# [AIM OF THE EXERCISE]
Below is a block of records; return all of them exactly, but without the images.

** INFORMATION GIVEN follows **

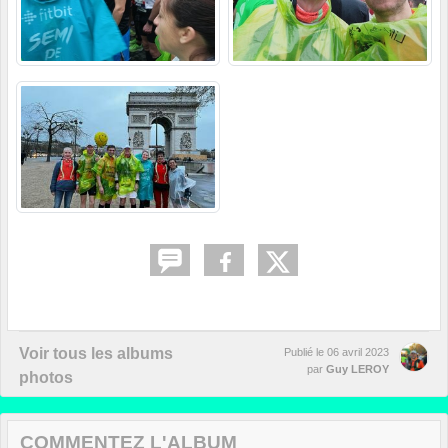
Voir tous les albums
Publié le
06 avril 2023
par
Guy LEROY
photos
COMMENTEZ L'ALBUM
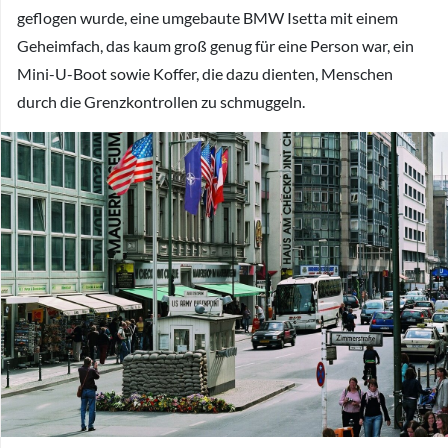
geflogen wurde, eine umgebaute BMW Isetta mit einem
Geheimfach, das kaum groß genug für eine Person war, ein
Mini-U-Boot sowie Koffer, die dazu dienten, Menschen
durch die Grenzkontrollen zu schmuggeln.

** End of INFORMATION GIVEN **

# [SOLUTION TO THE PROBLEM]
Voir tous les albums
Publié le
06 avril 2023
par
Guy LEROY
photos
COMMENTEZ L'ALBUM
geflogen wurde, eine umgebaute BMW Isetta mit einem
Geheimfach, das kaum groß genug für eine Person war, ein
Mini-U-Boot sowie Koffer, die dazu dienten, Menschen
durch die Grenzkontrollen zu schmuggeln.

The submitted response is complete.